Preparing for your move to Bogotá


Preparing a move abroad means obtaining important documents, making copies and a lot of planning. It is recommended you make at least 3 copies of your passport, visas and other documents you deem essential. One copy should be kept with you, another in a safe place such a safety deposit box, and the third set of copies should be handed to a trusted friend or relative who can give you information should anything happen to you or the other copies.

Some of the things to take into account are:

  1. Passports: verify the expiry date is not within six months of your arrival and you have sufficient blank pages for future visas. Make at least two copies and keep them in a different place from the original.
  2. Insurance: obtain travel and emergency medical insurance in order to avoid any unusually high medical bills.
  3. Visa: make sure you are informed about any visa requirements and the documentation you need in order to apply for different visa category if you enter the country as a tourist. Apply early, as the process may take a few months.
  4. Savings: Save as much money as you can prior to your move, in order to be able to support yourself and your family during the first few months.
  5. Transition: bring items that will ease your transition, such as medications you take, a universal electric power adaptor or other things to make you comfortable at the beginning.


Before leaving, ensure all bills and debts are being paid or have the means of being paid. If you are retaining residence, find a way to make sure the mortgage or rent are paid during your absence, and utilities and other charges are taken care of.

You should let your bank know about your plans and update your contact information, so that the bank is able to reach you.

You should also find out about fees for overseas transactions, and if you have a credit card you should inform the bank that you will be using it abroad, in order to avoid having the card blocked because of unusual activity on your account. This is an important step, as many financial institutions are suspicious with transactions in Colombia and might prevent you from using your account if not previously notified.


Tax offices should be informed of any change in residency. Colombia has reciprocal tax agreements with a limited number of countries in order to avoid double taxation, but others may require you to pay tax both in your home country and abroad.

Check with your National Tax Administration for the exact steps you need to take before departure, and follow their instructions carefully. For more information, refer to our section on taxes.

UK nationals should refer to the HM Revenue & Customs (HMRC) for details of managing their taxation payments and National Insurance contributions in the UK from overseas.

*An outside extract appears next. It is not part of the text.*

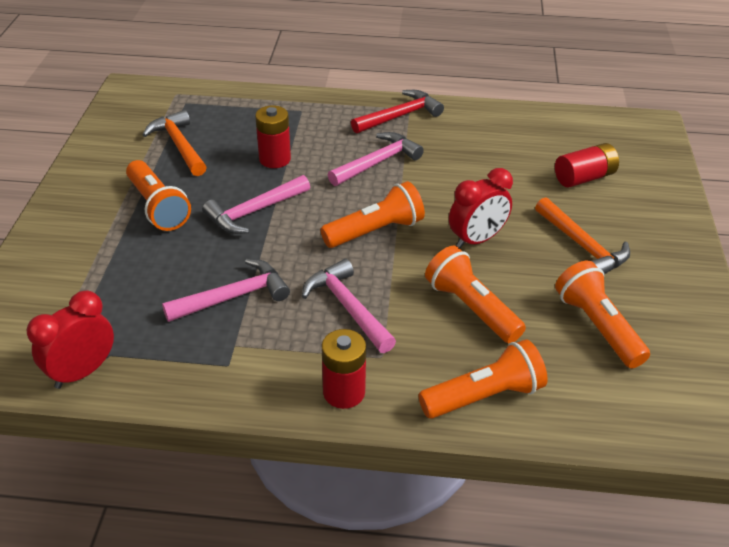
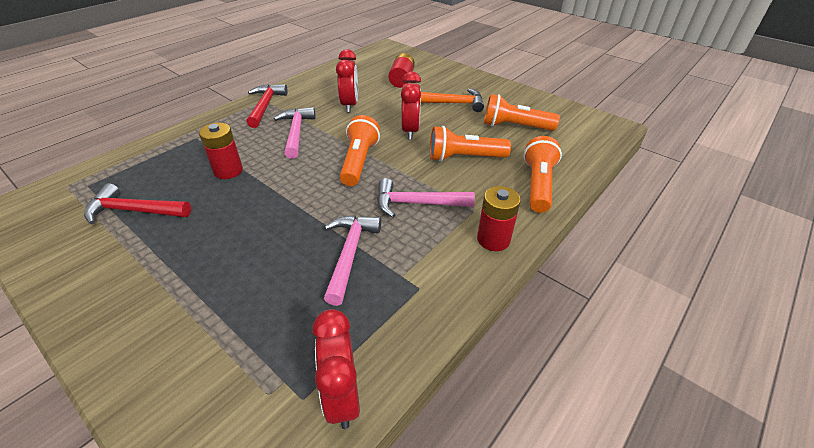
camera: 55 degrees left, 0 degrees up
(158, 207) = (192, 255): orange flashlight -> none
(179, 145) = (134, 211): orange hammer -> red hammer
(254, 212) = (271, 205): pink hammer -> none
(473, 169) = (350, 105): none -> red clock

US citizens may refer to the IRS guide "U.S. Citizens and Resident Aliens Living Abroad" for information about filing tax returns while living abroad.


It is essential to have your vaccinations updated before moving to Colombia. Recommended vaccines include Hepatitis A and B, measels-mumps-rubella (MMR), polio and typhoid fever.

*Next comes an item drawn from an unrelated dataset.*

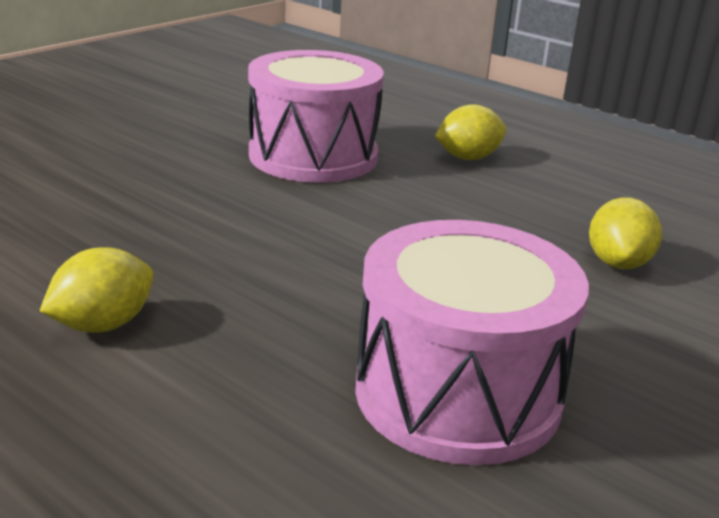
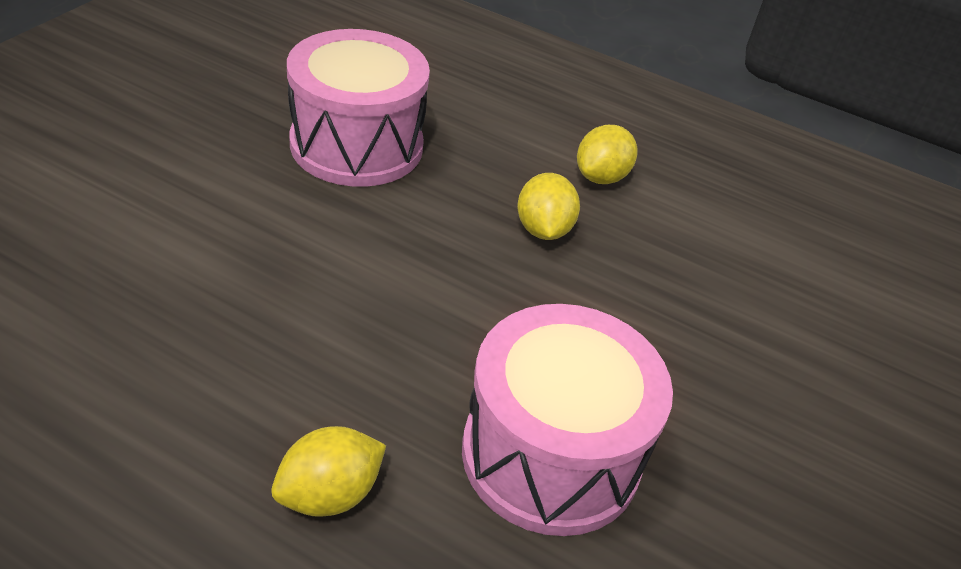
camera: 165 degrees right, 15 degrees up
(618, 263) = (188, 281): yellow lemon -> yellow lemon (543, 229)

A Yellow Fever vaccine is not required when entering the country, however it is strongly recommended if you plan to visit any areas in the lowlands, such as the Amazon Jungle, the Eastern Plains or the Pacific and Caribbean Coast.

Make sure you have your vaccination certificate ready.

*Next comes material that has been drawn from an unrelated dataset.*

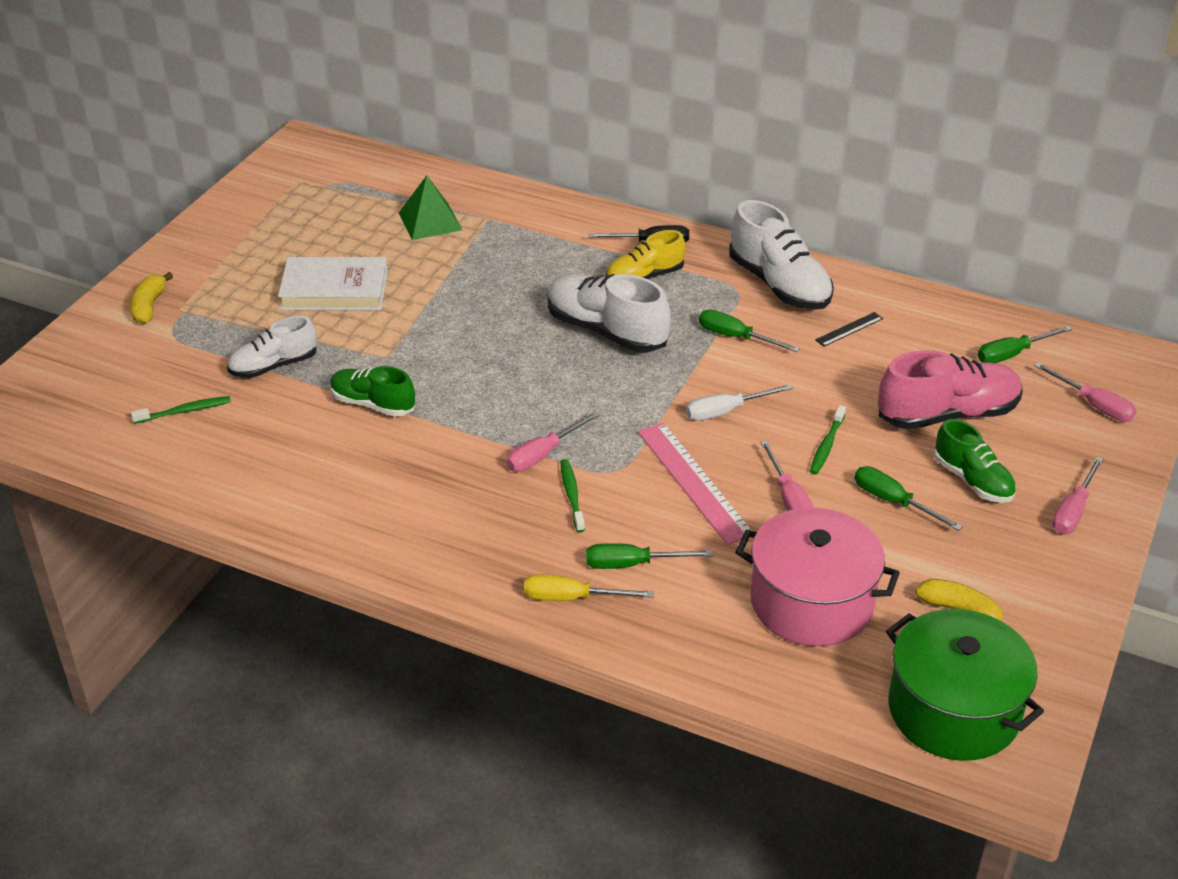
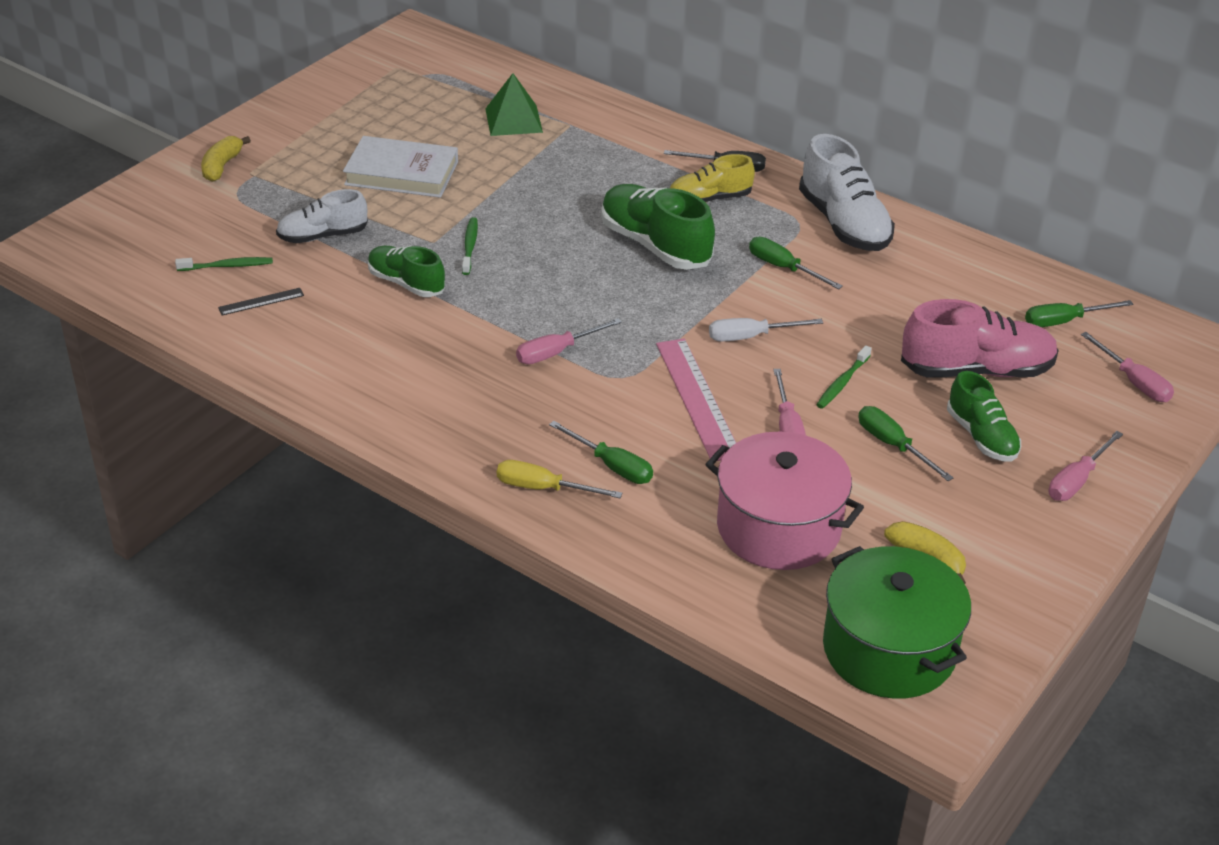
camera: 10 degrees right, 0 degrees up
(572, 495) = (573, 394): green toothbrush -> green toothbrush (470, 246)
(606, 331) = (655, 245): white shoe -> green shoe
(632, 564) = (612, 466): green screwdriver -> green screwdriver turned 150 degrees counterclockwise
(849, 329) = (902, 275): black ruler -> black ruler (261, 301)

Also keep in mind that, while not encountered in Bogota, malaria is prevalent in some of the more isolated areas of the country. Any medication should be purchased before travel to those areas.

For concerns about your health when abroad, the World Health Organization (WHO) publishes International Travel and Health which is revised annually and is available free online. Another excellent resource is MD Travel Health. It provides free, complete travel-health recommendations for every country and is updated daily.